Dzisiejsza sytuacja wymyka się wszelkim estymacjom. Zaraźliwość wirusa, na którą tak podatne są systemy wentylacyjne w przepastnych biurowcach, nierychła perspektywa znalezienia skutecznego leku lub skutecznej prewencji, i wreszcie prawdopodobny kryzys służby zdrowia to – wbrew optymizmowi – dopiero początek kryzysu.

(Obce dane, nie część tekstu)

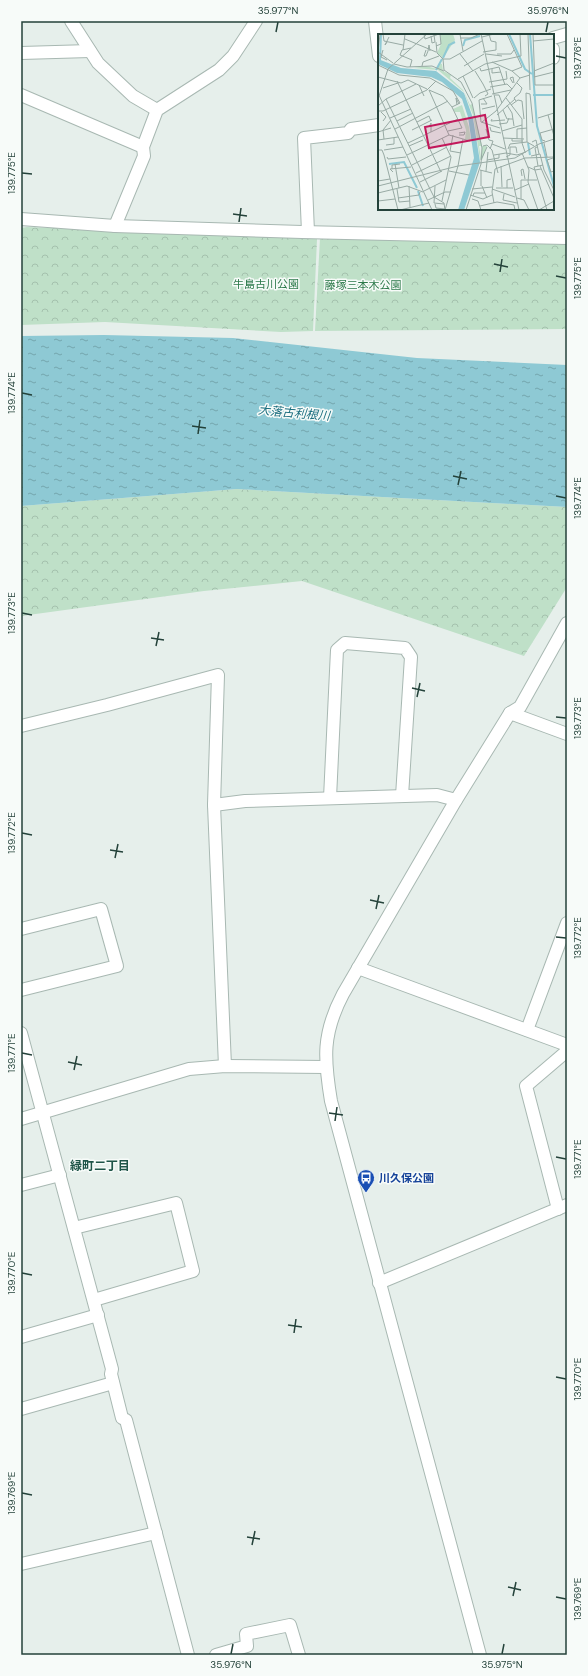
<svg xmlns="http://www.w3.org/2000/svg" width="588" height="1676" viewBox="0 0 588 1676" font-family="'DM Sans','Noto Sans JP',sans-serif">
  <defs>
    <pattern id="park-crowns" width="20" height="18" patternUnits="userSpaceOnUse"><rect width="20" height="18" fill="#bfe0c8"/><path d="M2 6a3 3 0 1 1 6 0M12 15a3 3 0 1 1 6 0" fill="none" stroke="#a4c1ad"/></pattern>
    <pattern id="water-ripples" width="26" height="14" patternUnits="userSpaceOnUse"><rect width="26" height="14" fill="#8ec9d4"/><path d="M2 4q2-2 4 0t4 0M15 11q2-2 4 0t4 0" fill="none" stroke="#74a5ad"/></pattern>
  </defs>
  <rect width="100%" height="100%" fill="#e6efeb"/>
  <!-- park -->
  <g fill="url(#park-crowns)">
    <path d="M27,227L317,239L313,331L281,332L105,322L21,325V228Z"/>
    <path d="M320,238L567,243V329L315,331Z"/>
    <path d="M237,489L567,507V587L524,656L302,581L204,591L21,616V506Z"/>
  </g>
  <!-- water -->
  <path fill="url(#water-ripples)" d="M104,335L233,338L417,358L567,365V507L237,489L21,506V336Z"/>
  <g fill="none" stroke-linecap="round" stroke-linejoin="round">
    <!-- minor casing -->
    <g stroke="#a8b8b2" stroke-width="14">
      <g id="minor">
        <path d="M71,21L98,63L133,96L157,110"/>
        <path d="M375,21L379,56"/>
        <path d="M553,38L567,34"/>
        <path d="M553,49V58"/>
        <path d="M21,53L90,51"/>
        <path d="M21,95L143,147"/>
        <path d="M21,219L115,226L302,232L567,238"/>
        <path d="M115,226L144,156L143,147L157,110L219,70L233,56L256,21"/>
        <path d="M308,232L304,138L348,133L351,129L379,125"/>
        <path d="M510,713L567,734"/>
        <path d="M21,726L107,705L218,675L214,805L225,1066"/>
        <path d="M330,798L337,650L345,643L405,648L411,657L402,796"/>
        <path d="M214,805L245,801L437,795L456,800"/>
        <path d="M21,929L101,909L117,966L21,990"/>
        <path d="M358,968L567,1045"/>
        <path d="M527,1030L567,923"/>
        <path d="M21,1033L112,1369L111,1374L122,1418L126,1420L188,1655"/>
        <path d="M21,1119L189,1069L225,1066L325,1067"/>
        <path d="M21,1185L60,1175"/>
        <path d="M558,1209L526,1086L567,1051"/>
        <path d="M74,1228L176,1203L193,1271L94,1300"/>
        <path d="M379,1283L567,1205"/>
        <path d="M21,1337L98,1315"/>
        <path d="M21,1409L113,1383"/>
        <path d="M21,1564L156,1533"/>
        <path d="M216,1655L247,1646L246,1634L290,1625L299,1655"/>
        <path d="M480,1655L331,1101C324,1059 322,1034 343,994L456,800L510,713L520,707L567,623"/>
      </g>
    </g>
    <!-- minor -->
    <use href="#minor" stroke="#fff" stroke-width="12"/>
  </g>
  <!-- ticks -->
  <path fill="none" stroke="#24423a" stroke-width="1.5" d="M276,32L278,22M546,32L548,22M556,56L566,58M22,173L32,174M233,214L247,216M239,222L241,208M494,264L508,267M500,272L502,259M556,276L566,278M22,393L32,395M192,426L206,428M198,434L200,420M453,476L467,479M458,485L461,471M556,496L566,498M22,613L32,615M151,638L164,640M156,646L159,632M412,688L425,691M417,697L420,683M556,717L566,718M22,833L32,835M110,850L123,852M115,858L118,844M370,900L384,903M376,909L379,895M556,937L566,938M22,1053L32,1055M68,1062L82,1065M74,1070L77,1056M329,1113L343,1115M335,1121L337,1107M556,1157L566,1159M22,1273L32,1275M288,1325L302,1327M294,1333L296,1319M556,1377L566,1379M22,1493L32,1495M247,1537L260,1539M252,1545L255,1531M508,1587L521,1590M513,1596L516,1582M556,1597L566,1599M231,1654L233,1644M502,1654L504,1644"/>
  <!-- icons -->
  <defs>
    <g id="bus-pin" transform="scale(0.9)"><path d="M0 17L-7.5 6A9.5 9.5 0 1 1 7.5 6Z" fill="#1a4fb4" stroke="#f7fbf9"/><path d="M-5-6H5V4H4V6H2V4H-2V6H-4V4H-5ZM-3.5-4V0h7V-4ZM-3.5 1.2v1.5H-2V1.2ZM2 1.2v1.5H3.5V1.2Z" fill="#fff"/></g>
  </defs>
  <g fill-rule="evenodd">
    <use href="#bus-pin" x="366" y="1178"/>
  </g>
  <g text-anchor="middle" stroke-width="3" stroke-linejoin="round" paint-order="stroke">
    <!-- park labels -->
    <g font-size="11" fill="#2d7a4b" stroke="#f7fbf9">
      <text x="266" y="288">牛島古川公園</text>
      <text x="363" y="289">藤塚三本木公園</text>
    </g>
    <!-- transit labels -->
    <g font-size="11" font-weight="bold" fill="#164399" stroke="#f7fbf9" text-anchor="start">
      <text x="379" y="1182">川久保公園</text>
    </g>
    <!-- water labels -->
    <g font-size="12" font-style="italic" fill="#1c6f80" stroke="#f7fbf9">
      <text transform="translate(294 413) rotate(5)" y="4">大落古利根川</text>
    </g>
    <!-- neighbourhood labels -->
    <g font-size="12" font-weight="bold" fill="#1f5548" stroke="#f7fbf9">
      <text x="100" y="1170">緑町二丁目</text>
    </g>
  </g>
  <!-- overview -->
  <g transform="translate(378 34)">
    <rect width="176" height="176" fill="#e6efeb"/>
    <path d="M62,0H75L77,6L65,24L59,19L63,10ZM61,29L64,30L65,37L73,41L72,44L85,56L88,62L92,71L94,70L104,112H101L103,124L104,112H109L104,126L102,125L95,81L86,58L60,36L36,34L48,32L59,35ZM84,71L91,93L93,107L87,105L88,96L82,78H77L75,75Z" fill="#bfe0c8"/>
    <path d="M0,25L23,34L58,37L86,59L95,84L102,128L86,176H80L96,124L90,83L84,65L64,48L53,43L19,39L0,30Z" fill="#8ec9d4"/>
    <path fill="none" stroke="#8ec9d4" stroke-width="2" d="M131,0L147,35L154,40M152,0L159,92L176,152M85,12L87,6L102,2M65,24L71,11L77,8M2,27L3,0M58,36L64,25M155,61H176M150,109L152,121M11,130L26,128L39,154M40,157L45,172"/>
    <path fill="none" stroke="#98aaa4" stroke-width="1" d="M5,0L6,7L25,11M46,0L47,5L61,0M82,0L85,17M103,0L141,176M129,0L144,33L134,37M150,0L152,56M155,0L157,51H176M53,2L54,9L57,8L56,1M104,3L116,0M82,4H93L102,0M27,5L58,18M155,7L176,5M9,8L7,11L11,3M58,8L59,19L65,25H72L104,7M58,12L63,10L62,0M5,16L3,23L9,26M25,16L27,0M48,16L46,22H48L50,17M50,17L51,11L52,17M0,18L15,29M0,18L2,0M105,18L118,16V8L113,7L111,0M82,20L95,37M108,20L124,22M119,20H133L136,16M22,21L34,26L32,33M22,21L24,16L33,14M65,25L66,36L83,48L94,69L104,114L103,130L88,176M114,28L134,37L142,44M16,30L29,33L54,32L66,37M0,31L21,41L52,44L75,57L82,69L74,73L65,62L51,56M44,32L45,28L61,22M86,32L106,20M121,33L127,51M102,34L103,37L121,33M114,35V39L123,38M97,37L105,50L110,60L107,62M156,37L176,29M85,42L95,64M0,43L23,49L30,46L49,55M156,43L176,38M80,45L107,30L143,22L142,0M19,47L63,138M111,48L129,45L128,37M135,49L132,44L135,43L136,49M41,51L46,62M112,53L129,50L134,55M5,54L20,49M51,56L71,101M0,59L54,176M114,60L133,56M117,61H121L124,69M1,62L10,35L49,0M96,64L102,59L113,55M128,64L144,85V109L147,118M8,65L45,140M138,67L136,64L142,59L144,54L139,49M103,70H109L105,64M79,71L78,64L81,70M129,71L134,79L136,92M133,71L140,66L144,67L146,85M0,72L8,65L38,50M104,75L117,72M125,76L129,85H135M0,77H5L49,56L58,47M118,77L142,44L152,41M3,78L8,83L5,87M119,81L137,65M170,81L176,102M12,84L33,75M160,84L176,79M114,85L113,87L127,86M19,87L35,79M39,88L51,82L53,87M103,88L101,66L114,62M103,88L122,94M104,88L118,77M121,90L129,89L131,84M51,93L53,89V98M112,93L113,97L123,99M17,95L70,67M108,95L111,106L115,107L112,115M34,96L54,86M70,97L84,94L74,73M124,97L144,91M0,98L13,94M81,99L87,98L86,101H81M75,101L72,117L83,119M64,104L73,123L64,167M125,104L146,105M6,105L5,96L13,86M134,105V107H145M139,105V95L149,94M0,106L20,103M167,107L164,106L162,99L176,95M149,108L148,59L152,60L155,89M154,108L158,106L161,120M30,109L80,85M166,109L169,123M114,110L127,115M8,111L16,110V104M31,112L45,106M105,112L109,111L114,116L120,139M159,113L157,114L160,132M130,115L132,110L149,108L156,112M0,116H4L6,121L20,176M6,116L25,113M144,119L151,136L150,148L160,176M29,121L71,101L92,107M116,121L128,119L139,121L148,118M153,122L162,120L166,136L176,156M9,123L10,125L28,123M128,123L132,121V113H138L139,119M175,124L169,126L173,138L176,137M103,126L109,113M109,126L121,124V120M17,130L21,154M34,131L69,113M165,131L156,133L169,176M123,132L124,153M162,132L176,164M150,133L157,136L163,135M14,135V131L22,130M102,136L114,139M71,137L91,141M108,137L110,118M15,138L12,135L33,133M38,139L73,122M45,141L56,163L66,169L67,176M144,142L143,136L145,135L147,145M0,147L12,145M42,148L64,137M0,152L80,132L137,124L161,110L176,105M31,152L32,173M57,152L56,169L66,170M103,152V136M104,152L109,164M118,154H135M129,154V146L133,145M19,155L21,168L32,167M94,155L114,153M114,155L137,163M137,156L151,150M46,157L68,146M0,159L29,152L45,158M126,160L125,166L139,169M92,161L105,165L114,161M95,162L96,159H107M20,164L41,161L42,158M139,164L146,166L151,176M94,165L100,167L103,176M143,165V146H159M50,166L67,158H73M0,167L17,165M116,169L114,158L117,135L147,124L176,123M57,170L58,174L67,175M102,172L119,168L136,171L137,176M22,176L51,169M67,176L80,132L85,105M161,176L176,167"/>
    <path fill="#c2185b" fill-opacity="0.15" stroke="#c2185b" stroke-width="2" d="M107,81L111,103L51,114L47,93Z"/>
    <rect width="176" height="176" fill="none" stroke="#24423a" stroke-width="2"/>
  </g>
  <!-- border -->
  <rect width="588" height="1676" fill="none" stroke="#f7fbf9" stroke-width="44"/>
  <rect x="22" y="22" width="544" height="1632" fill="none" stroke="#24423a" stroke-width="1.5"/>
  <g font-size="10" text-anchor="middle" fill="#24423a">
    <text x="278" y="14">35.977°N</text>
    <text x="548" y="14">35.976°N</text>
    <text transform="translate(577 58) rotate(-90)" y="4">139.776°E</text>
    <text transform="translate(11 173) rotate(-90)" y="4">139.775°E</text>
    <text transform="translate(577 278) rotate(-90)" y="4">139.775°E</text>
    <text transform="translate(11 393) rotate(-90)" y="4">139.774°E</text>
    <text transform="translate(577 498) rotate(-90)" y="4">139.774°E</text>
    <text transform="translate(11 613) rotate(-90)" y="4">139.773°E</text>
    <text transform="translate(577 718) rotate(-90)" y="4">139.773°E</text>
    <text transform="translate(11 833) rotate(-90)" y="4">139.772°E</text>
    <text transform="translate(577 938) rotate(-90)" y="4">139.772°E</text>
    <text transform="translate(11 1053) rotate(-90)" y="4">139.771°E</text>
    <text transform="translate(577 1159) rotate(-90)" y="4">139.771°E</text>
    <text transform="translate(11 1273) rotate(-90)" y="4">139.770°E</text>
    <text transform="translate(577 1379) rotate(-90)" y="4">139.770°E</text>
    <text transform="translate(11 1493) rotate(-90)" y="4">139.769°E</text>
    <text transform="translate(577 1599) rotate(-90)" y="4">139.769°E</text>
    <text x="231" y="1668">35.976°N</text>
    <text x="502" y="1668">35.975°N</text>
  </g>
</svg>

Niechybnie biznes usługowy czekają teraz trudne miesiące odbudowywania relacji z klientami, kontraktów, a czasami nawet gruntowne restrukturyzacje. Te ostatnie, bez wątpienia, dotkną mojej branży, czyli doradztwa i szkoleń. Zapewne ujrzymy wzrost znaczenia internetowych kanałów komunikacji w konsultingu i nauce. Oprócz przetrwania tu i teraz powinniśmy zatem myśleć o uodpornieniu się przeciw nawet mniejszym zagrożeniom w przyszłości. Naszą tolerancję na katastrofy COVID-19 skonsumuje praktycznie w pełni, zatem dbajmy, by mniej dramatyczne „choroby” nie dokończyły dzieła zniszczenia w biznesie usług informatycznych.